For a while, Australia was on the right track, with bipartisan support for an emissions trading scheme, then in 2009, Tony Abbott became the Liberal Party leader. (Abbott was also Australian prime minister from 2013 to 2015).
“Tony's essentially a climate change denialist. He's said climate change is crap or something similarly pithy.
“And from that moment on, from the end of 2009, the climate issue has been utterly weaponised. And it's become essentially an identity issue. People talk about believing or disbelieving in global warming - which is about as sensible as saying you believe or disbelieve in gravity - and it's become an identity issue that essentially divides politics into tribes.”
Media content, in general, has become propaganda, Turnbull says.
“There was a time when a right-wing newspaper, or conservative newspaper like The Daily Telegraph in London, would lean to the right but would still report the news straight.
“Now you've got a situation where because of the internet, digital channels and pay television, people can basically choose the news they want to hear. So you get what can be best described, I think, as monetising a market for crazy.”

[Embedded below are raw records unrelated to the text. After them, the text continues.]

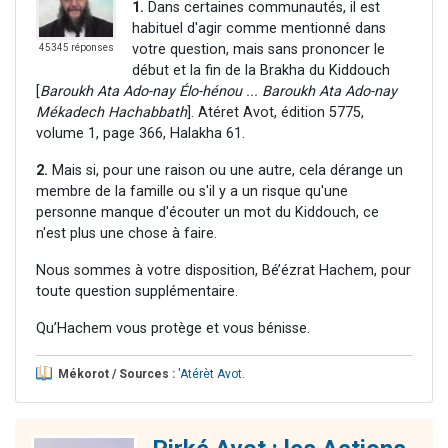
1.
Dans certaines communautés, il est
habituel d'agir comme mentionné dans
votre question, mais sans prononcer le
45345 réponses
début et la fin de la Brakha du Kiddouch
[
Baroukh Ata Ado-nay Élo-hénou ... Baroukh Ata Ado-nay
Mékadech Hachabbath
]. Atéret Avot, édition 5775,
volume 1, page 366, Halakha 61.
2.
Mais si, pour une raison ou une autre, cela dérange un
membre de la famille ou s'il y a un risque qu'une
personne manque d'écouter un mot du Kiddouch, ce
n'est plus une chose à faire.
Nous sommes à votre disposition, Bé’ézrat Hachem, pour
toute question supplémentaire.
Qu’Hachem vous protège et vous bénisse.
Mékorot / Sources :
'Atérèt Avot
.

The power of Murdoch’s Fox News in the United States is a prime example, he says.
“[Fox News] had the biggest single role in making Trump president. They promoted the idea that Trump had actually won the election last year, and that Joe Biden had stolen it, which is complete fantasy and denial of all the facts. They've obviously been huge opponents of taking effective action on global warming, they've got hosts that regularly criticise the wearing of masks and need for vaccines - it's just crackers.”
Turnbull says that as prime minister, his own relationship with the Murdoch media in Australia was “vexed”.
“Murdoch was quite happy to bring down my government and see Labor win. He said to [media owner] Kerry Stokes 'three years of Labor wouldn't be so bad' when he was trying to enlist Stokes and other media [players] into bringing down my government.”
Murdoch and his fellow media owners prefer prime ministers that pay due deference to them, Turnbull says, and he's never been a “very deferential person".
“The reality is that these media proprietors, if they choose to, can exert a huge amount of influence and they like politicians that suck up to them.”
Turnbull says he went into politics to get things done.
“I’ve always regarded that power without purpose is pointless ... I've always wanted to do things, my role in life, in politics, has been one of being an activist, a reformer.”
Nevertheless, all politicians have big egos, he says.
“You've got to be ambitious, you've got to have self-belief. I mean, just to put up with all the slings and arrows, you've got to have a pretty thick hide, it's a tough line of work."
In his memoir, Turnbull lays bare the Machiavellian machinations of the Liberal Party and the "guerrilla warfare" conducted against his leadership by aspirants Tony Abbott and Peter Dutton.
Turnbull fears his successor - current Australian prime minister Scott Morrison - is an effective operator and campaigner but not such an effective leader.
“My big concern always about Morrison was that he would be a bit like some Labor premiers we've had in Australia over the years, who have been successful getting re-elected and re-elected but never actually did very much.”